Una immagine di Salabka, il vigneto urbano di 4 ettari e mezzo, al quale si aggiunge anche un ottimo ristorante
Differente, invece, il caso di
Salabka. Si tratta di un ristorante, ma anche di un vigneto urbano di 4 ettari e mezzo, a 250 metri sul livello del mare, a pochi minuti dal centro di Praga, con relativa produzione di vino. In particolare in questo vigneto storico, originario del 1300 ma poi completamente rifatto negli ultimi anni, si possono trovare ben 15 tipologie differenti di vitigno (anche se il giovane enologo vorrebbe effettuare una razionalizzazione). Davvero interessante il rosè da
Pinot Nero, discreti i bianchi. Ma al
Salabka si può vivere una esperienza gastronomica a 360 gradi grazie alle preparazioni dello chef
Petr Kunc, che punta a valorizzare le produzioni locali con una cucina elegante e curata.
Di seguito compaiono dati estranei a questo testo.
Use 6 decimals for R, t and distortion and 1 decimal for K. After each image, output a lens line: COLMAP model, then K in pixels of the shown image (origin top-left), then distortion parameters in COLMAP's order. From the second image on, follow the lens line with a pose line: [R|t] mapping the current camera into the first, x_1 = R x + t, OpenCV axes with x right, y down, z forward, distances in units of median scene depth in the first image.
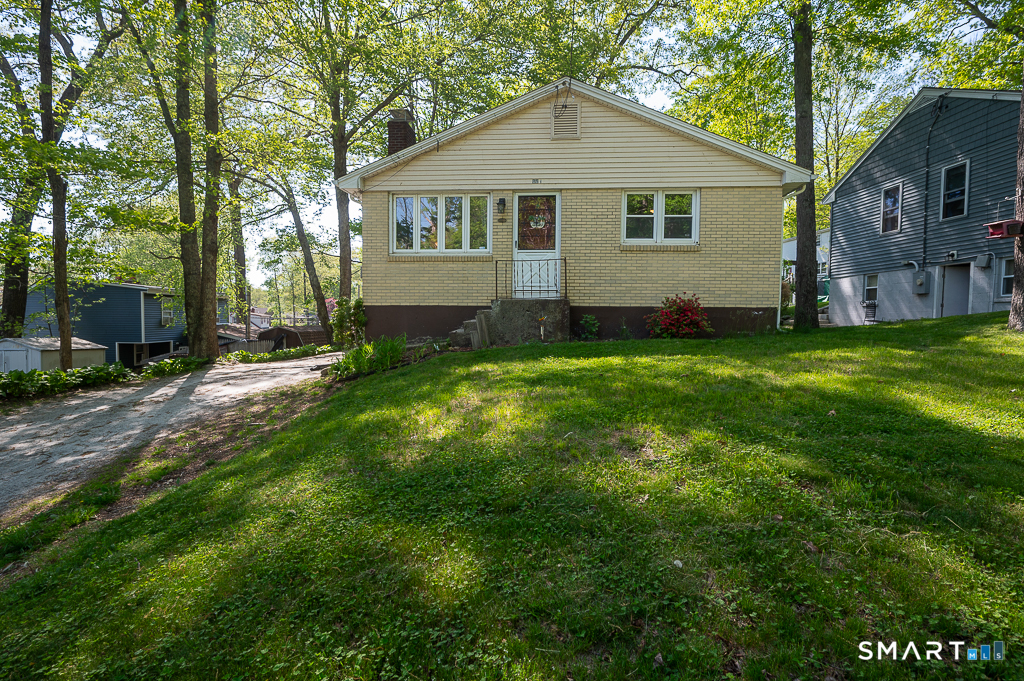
lens RADIAL K [[504.4, 0, 512.0], [0, 504.4, 340.5], [0, 0, 1]] dist [-0.000978, -0.000080]
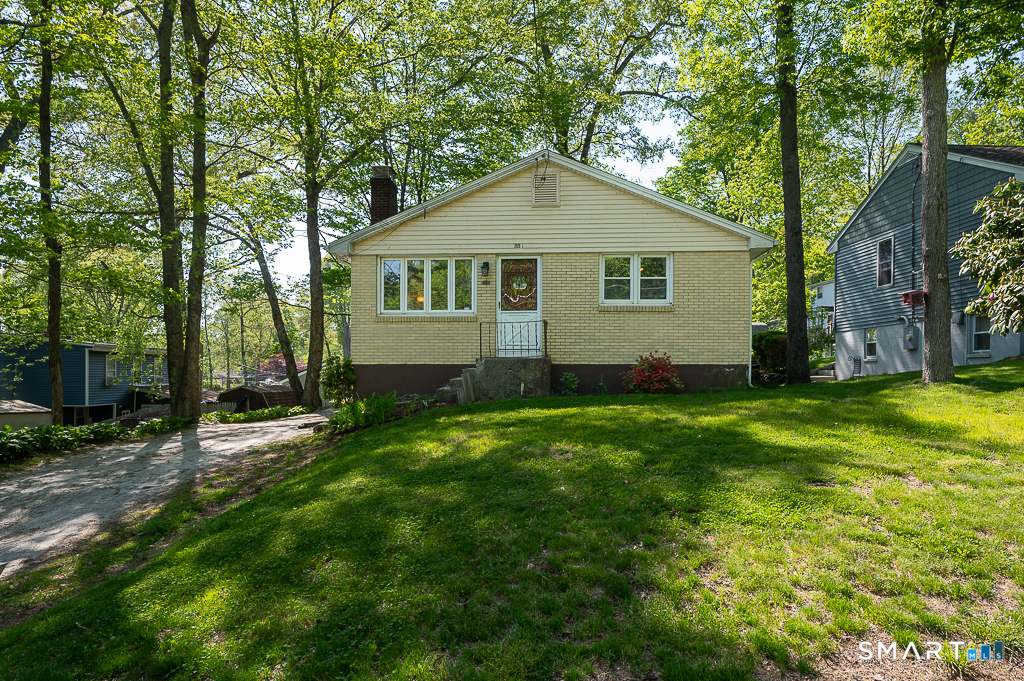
lens RADIAL K [[560.2, 0, 510.5], [0, 560.2, 377.1], [0, 0, 1]] dist [0.002018, 0.000239]
pose [[0.999786, -0.005458, 0.019958, 0.007056], [0.006295, 0.999092, -0.042142, 0.006997], [-0.019710, 0.042259, 0.998912, -0.154321]]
Non solo birra e vino, ma anche gin. Il luogo migliore per chiudere una giornata sembra proprio essere il Gin & Tonic Club: qui ci sono 400 tipi di gin e 60 toniche, differenti. E null’altro, né birra, né vino, né caffè e neppure acqua da bere. Gin&Tonic, e basta.
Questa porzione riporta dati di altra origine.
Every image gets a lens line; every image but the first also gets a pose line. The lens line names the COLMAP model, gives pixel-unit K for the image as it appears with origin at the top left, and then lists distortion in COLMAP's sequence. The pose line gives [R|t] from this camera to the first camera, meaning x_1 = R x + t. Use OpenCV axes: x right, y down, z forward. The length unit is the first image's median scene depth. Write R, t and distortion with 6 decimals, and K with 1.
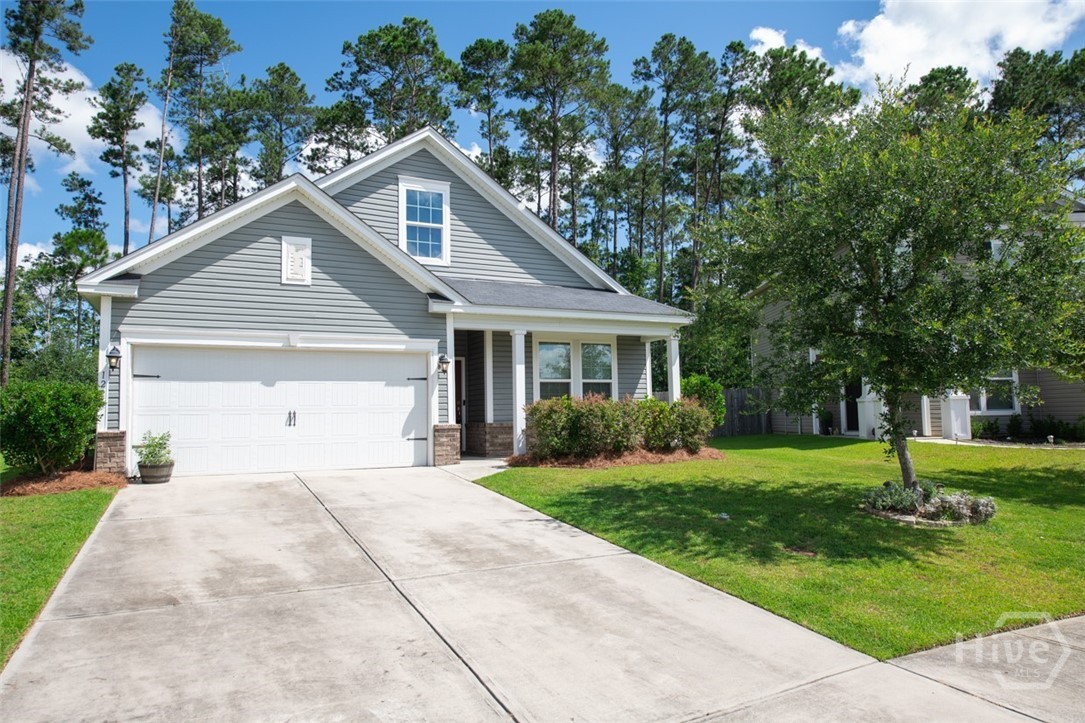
lens RADIAL K [[763.0, 0, 574.2], [0, 763.0, 366.4], [0, 0, 1]] dist [0.004126, -0.003799]
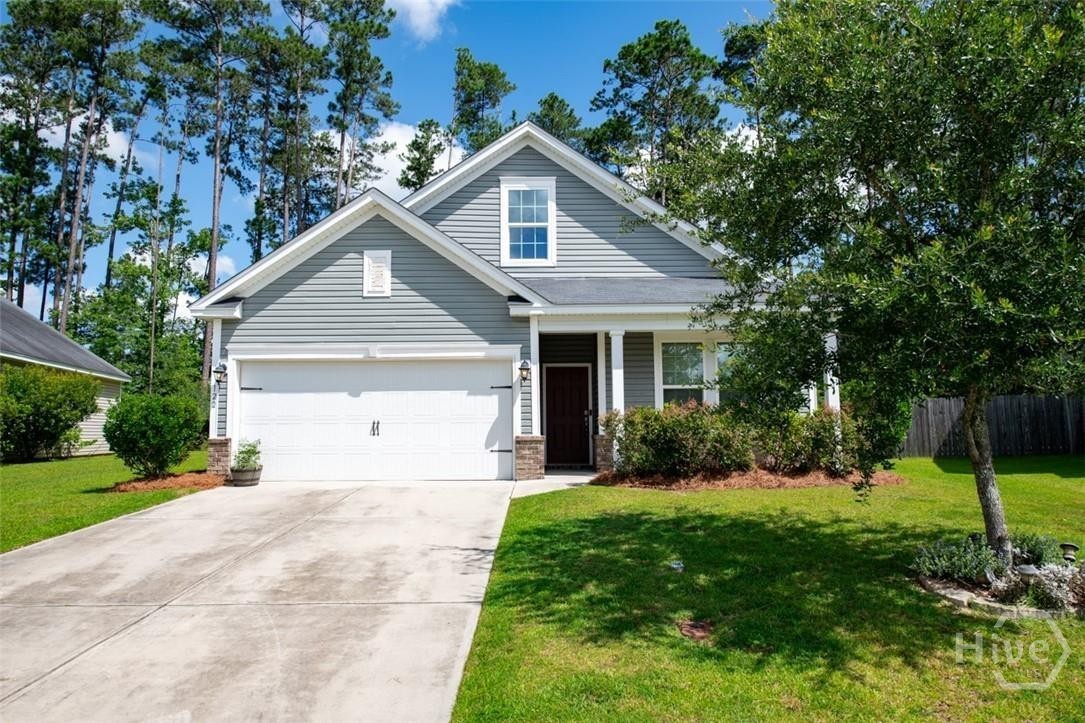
lens RADIAL K [[763.0, 0, 541.5], [0, 763.0, 364.4], [0, 0, 1]] dist [0.004126, -0.003799]
pose [[0.883359, -0.031356, -0.467647, 0.261658], [0.023511, 0.999468, -0.022605, 0.009813], [0.468107, 0.008973, 0.883626, 0.173037]]
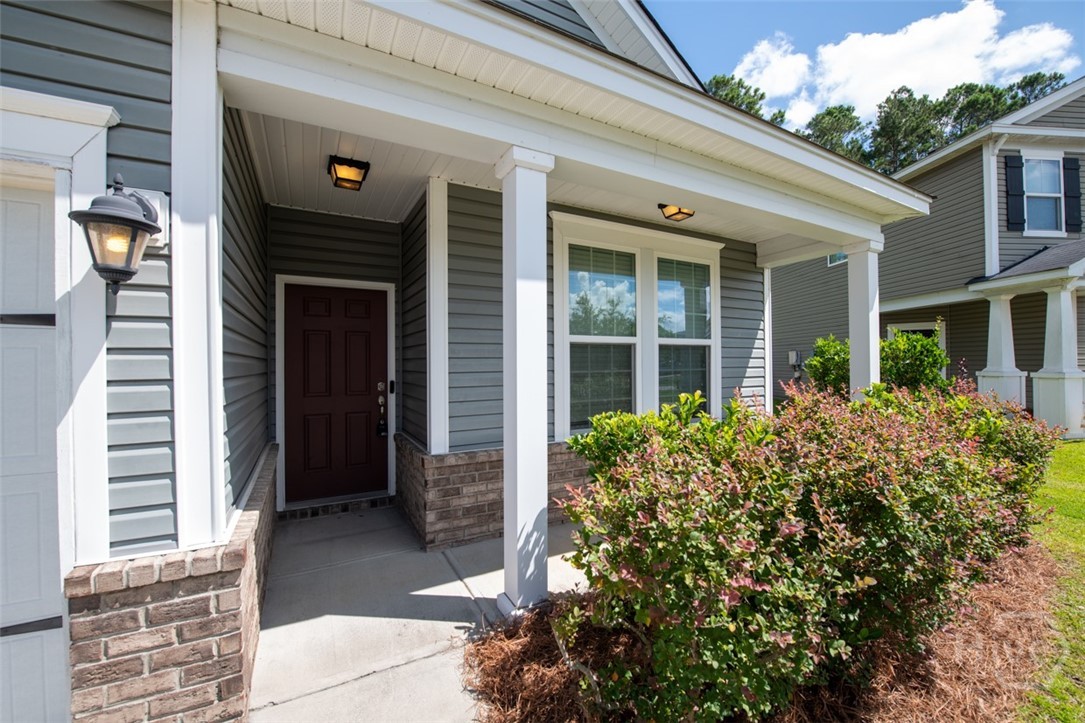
lens RADIAL K [[438.8, 0, 544.2], [0, 438.8, 365.8], [0, 0, 1]] dist [-0.018552, 0.000969]
pose [[0.999805, 0.015841, 0.011806, -0.066480], [-0.016687, 0.997015, 0.075388, 0.016735], [-0.010576, -0.075570, 0.997084, 0.828743]]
Qui è stato presentato il gin della
Little Urban Distillery, realizzato a Brno dall’unica distilleria ceca che realizza esclusivamente gin. Quattro i prodotti presentati da
Robert Urbánek: il primo è un gin classico, in stile
London Dry, dove al Ginepro dei Balcani, vengono aggiunti coriandolo marocchino, scorza di agrumi italiana e iris che sono completati da frutta ed erbe tipicamente ceche come angelica, veronica, lime e sambuco, mela, sorbo o olivello spinoso. La seconda versione è lo stesso gin di “base”, ma invecchiato tre mesi in botte, partendo anche da una gradazione alcolica superiore. Il terzo, invece, è un distillato definito
“Sloe Gin”, un antico stile londinese in fase di recupero. Il quarto, il
Winter, è aromatizzato con le bacche di aronia.
Di buoni motivi per tornare a Praga ce ne sono. Anche da un punto di vista gastronomico. Ma questa è un’altra storia.